Матье мыл рыбин одну за другой в воде, проводя пальцем по надрезанной плоти, чтобы удалить последние частички внутренностей и слизь. На поверхности реки появились большие кровавые маслянистые круги, они покачивались на волнах, как маленькие всадники на своих скакунах. Затем он вынул из кармана трос с жесткой проволокой на одном конце и широкой петлей на другом и стал обвязывать им жабры, как будто сшивал их вместе, перемежая налимов и угрей, не для красоты, а для равновесия, затем вернул трос обратно в петлю и окунул странное ожерелье в чистую воду. Казалось, что змеиные тела угрей оживают и извиваются между массивными тушами налимов. На дне реки нервно мельтешили мальки, камни, крупные и помельче, как будто плыли куда-то, а вода стояла неподвижно. Неживое и живое почти что принадлежало к одному царству, как бы в результате идеальной гибридизации, некой тонкой гармонии.
Матье подтянул к себе трос, поднял его обеими руками и дал воде стечь. Он выглядел как тюремщик, боящийся перепутать ключи от камер. Он мельком взглянул, куда уносился речной поток под ветками плакучих ив, похожих на зачесанные назад светлые волосы. Затем одной рукой схватил приставленное к камню ружье и забросил за плечо. Это был старый, подержанный винчестер, купленный у городского оружейника. Он сам смастерил и прикрепил к окладу колодки по два сантиметра, так что оружие лежало в его руке идеально и было удобно целиться. Он всегда брал с собой ружье, когда собирался на реку. Если бы он однажды встретил речного грабителя, то уж показал бы ему, как, по его мнению, устроен этот мир, а тот бы точно прислушался к его словам. Но пора было возвращаться.
Эли на крыльце курил трубку. Светило солнце, теплое, нежное, свет пробивался сквозь окна и заливал всю комнату. Марта, склонившись над раковиной, терла губкой форму для запекания. Люк сидел на стуле.
Прижав ухо к маленькому радио, он слушал программу, и его взгляд был неподвижен, как у человека, на которого снизошло великое откровение.
— Джим Окинс! — заорал он.
Марта подпрыгнула, и посуда ударилась о край раковины.
— Ты что так орешь? — сказала она, повернувшись к сыну.
— Обо мне говорят по радио.
— Что за ерунда?
— Джим Окинс — это я, точно я.
— Господи, да это просто радиоспектакль.
— Послушай, и поймешь, что я правду говорю.
— Помолчи, дурачок.
«Дурачок» — так Марта чаще всего называла этого сына, как будто только один дурачок в мире и существовал.
— Это я, говорю тебе, я, блин...
— И не ругайся!
Вне себя, Марта подошла к кухонному серванту, открыла ящик, вынула лист бумаги и сунула его Люку под нос.
— Видишь, в свидетельстве о рождении написано «Люк Вольни». Написано черным по белому, это-то ты можешь понять, писать-то тебя научили, — сказала она, тряся документом. — Последний раз повторяю, вот как тебя зовут, и не иначе.
— На бумаге можно что угодно написать, — сказал Люк, не отрываясь от радио.
— Нет, не все, это официальный документ...

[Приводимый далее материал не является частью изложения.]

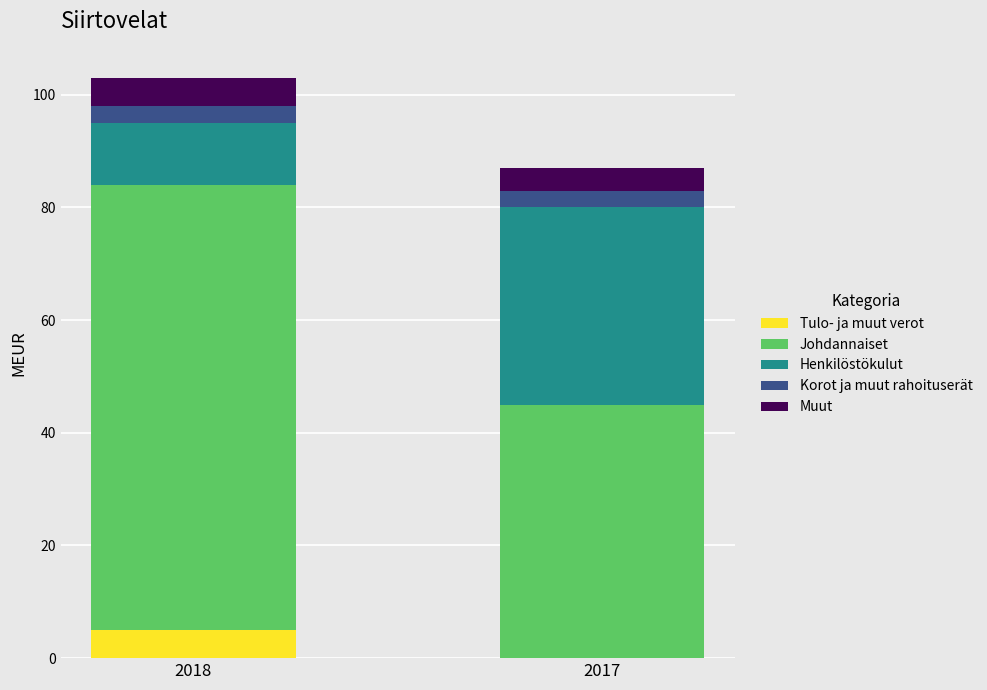

What is the total value across all series at 2018?

103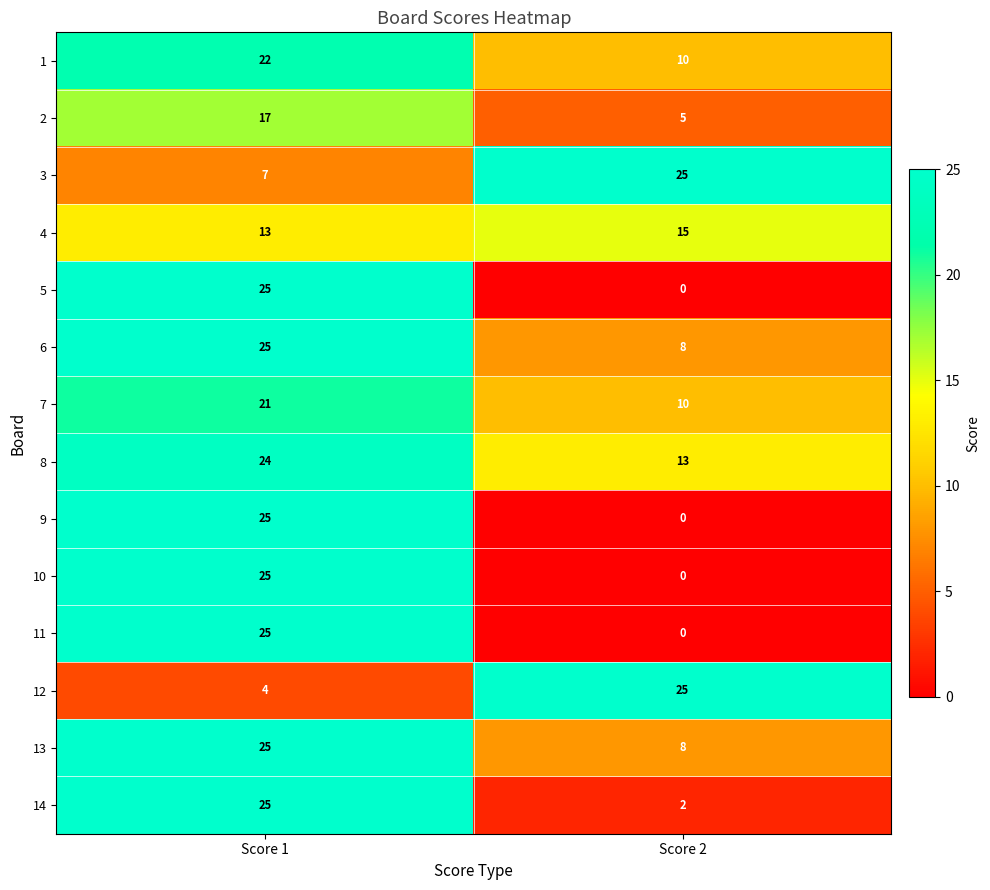

True or false: 6 has a value of 15 at Score 1.

False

— Ну, значит, это официальные враки.
— И вообще, кто это, Джим-как-его-там?
Видя, что ему не удастся ее переубедить, Люк приложил указательный палец к губам.
Он снова сосредоточился на истории, игнорируя мать, которая никогда не слышала об «Острове Сокровищ», не говоря уже о Джиме Хокинсе.
Увидев, что сын успокоился, она вернулась к своему занятию, качая головой, как будто пытаясь забыть старую, ой какую старую ошибку, возможно поняв, что вопреки себе стала играть по правилам собственного сына. Люк по-прежнему внимательно слушал, его взгляд был обращен на мать, но он ее не видел. Люк приоткрыл рот.
— Окинс! — снова заорал он.
Марта бросила мочалку на дно формы для запекания, оперлась о край раковины, как будто искала не опоры, а собиралась оттолкнуться и вылететь из этой комнаты навсегда, и яростно поджала губы.
Люк остался один и дослушал программу до конца. Затем выключил радио, все еще витая в облаках. Как будто он не знал, что не такой, как все. Мать часто говорила ему, что есть вещи, которые он никогда не сможет сделать, что он этого даже не поймет, потому что не может себе эти вещи представить. Он ничего не мог поделать со своим состоянием. Он же не сам стал таким. В этом виноваты родители. Отец даже хуже, чем мать. Люк был убежден, что если бы он смог выгнать его из семьи, сделал бы это, в то время как мать несла эту ношу, как крест, плачась на людях и ненавидя сына дома.